Vênus- Como é a sua relação com o Tempo? O tempo dos dias e o tempo das idades?

Mia- Desvalorizo-o quase sempre. Dou conta dele quando nele tropeço. Não uso relógio, a maior parte das vezes não sei sequer em que dia da semana ou do mês me encontro. Tenho, felizmente, uma família e amigos, muito pacientes. Mas eu faço isto por natureza e por intenção. Existe uma vantagem de não dar tanta confiança ao tempo formal e cronológico: é poder viver num tempo feito por nós.

Vênus- O que te inspira?

Mia- A vida quando ela se revela frágil e inacabada, como se fosse nós que a trouxéssemos ao colo. As pessoas quando se expõem de alma desarmada, sabendo que apenas nas outras pessoas se completam.

Vênus- Você acha que a hipersensibilidade é o que caracteriza um artista?

Mia- Não sei. Talvez a consciência que o artista tem de algo que lhe falta e, esse “algo” não tem contorno, essa carência não tem nunca solução. Todos os seres humanos partilham desse sentimento. Há os que, para vencerem o medo de haver um fim, procuram a beleza ou buscam uma história que nos invente momentos de eternidade.

VênusO que te falta, Mia Couto?

Mia– Quase tudo. Sei que fui conquistando serenidade, capacidade de me avaliar com verdade, um modo de relativizar as coisas. Não sei dar nome ao que me falta. Nem quero. Gosto de sentir essa carência como uma miragem, uma linha do horizonte que se afasta sempre que dela me aproximo.

Vênus- O que você diria para alguém desiludido?

Mia- Que o problema não é a desilusão. Mas a ilusão. Que o remédio não é o que está mais à mão que, em geral, é a culpa, o ressentimento. A solução mais profunda é sempre questionarmos o porquê da ilusão. E encontrarmos em nós mesmos a razão de um qualquer equívoco.
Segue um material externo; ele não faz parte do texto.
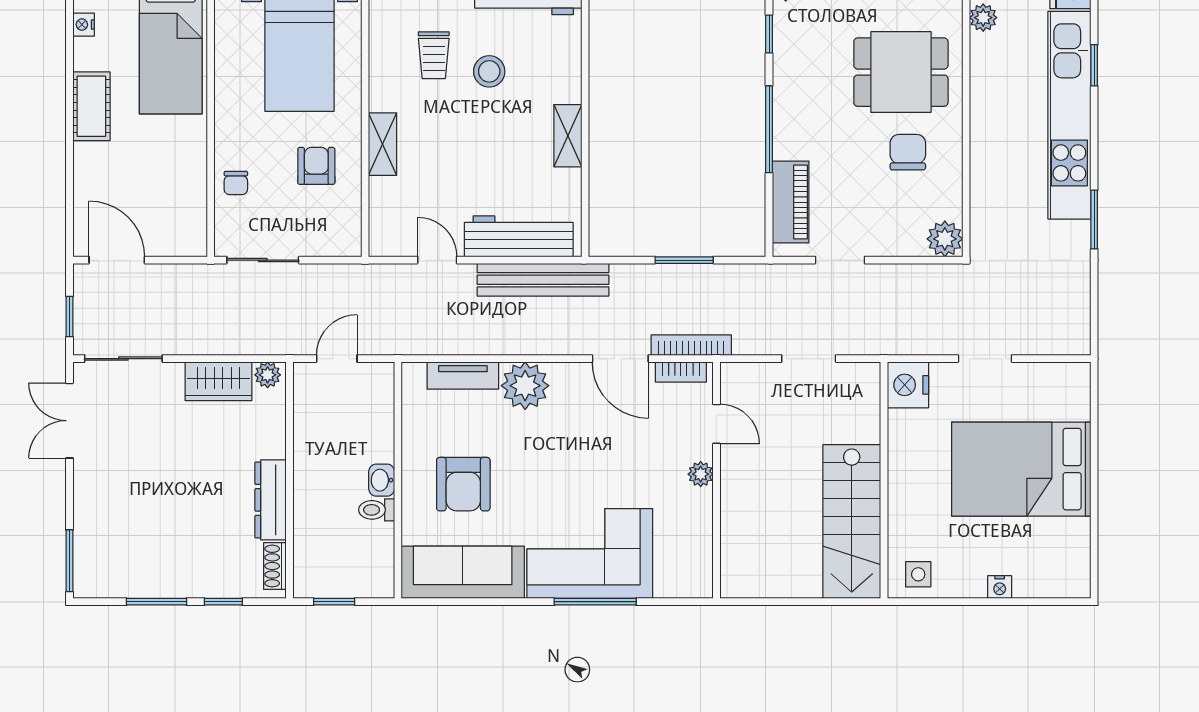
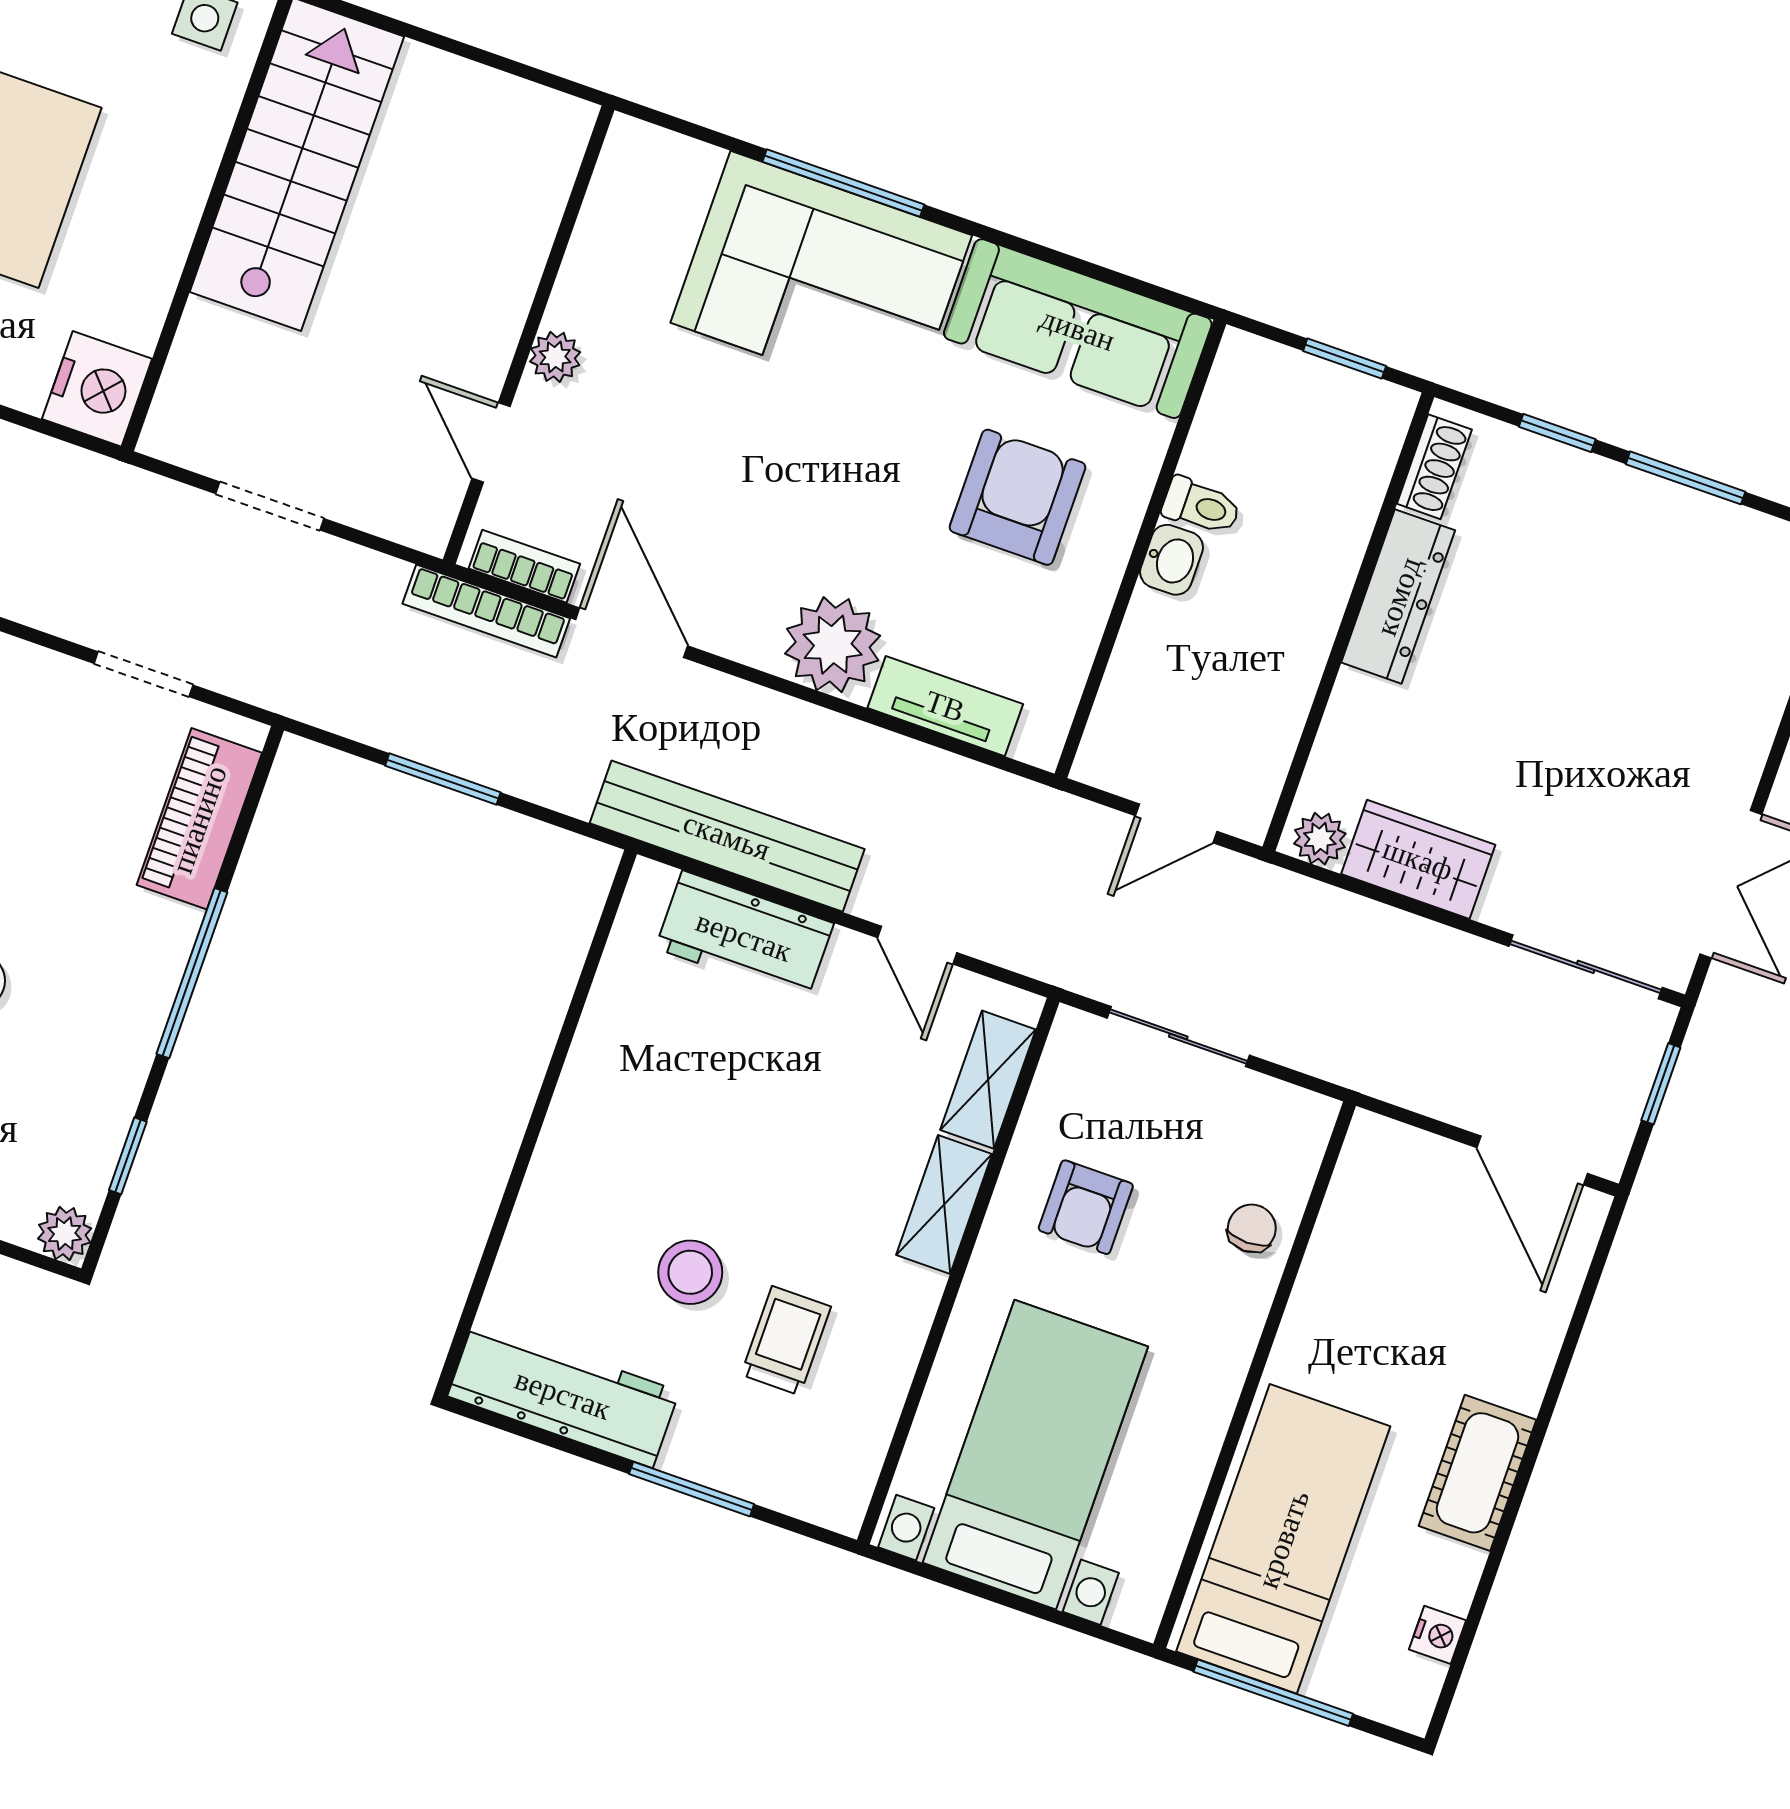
shelving: (568, 136) -> (988, 1080), moved
workbench: (519, 236) -> (744, 936), width x0.73
sliding door: (263, 260) -> (1178, 1037), moved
Vênus- Quais os elementos para uma boa história de amor?

Mia– É uma sábia mistura de felicidade e infelicidade, de quotidiano e de inesperado. Para encantar ela tem que ter qualquer coisa de inacreditável.

Vênus- O que poderia ainda ser dito sobre o amor? Para você, o que é o amor?

Mia- Imagino essas flores que, colhidas, murcham. Se o amor tivesse definição ele morria. Isto parece uma declaração muito cor-de-rosa. Mas o amor é como a vida: não podem ser reduzidas a uma definição. E é esse o encanto, é ele estar para além da razão.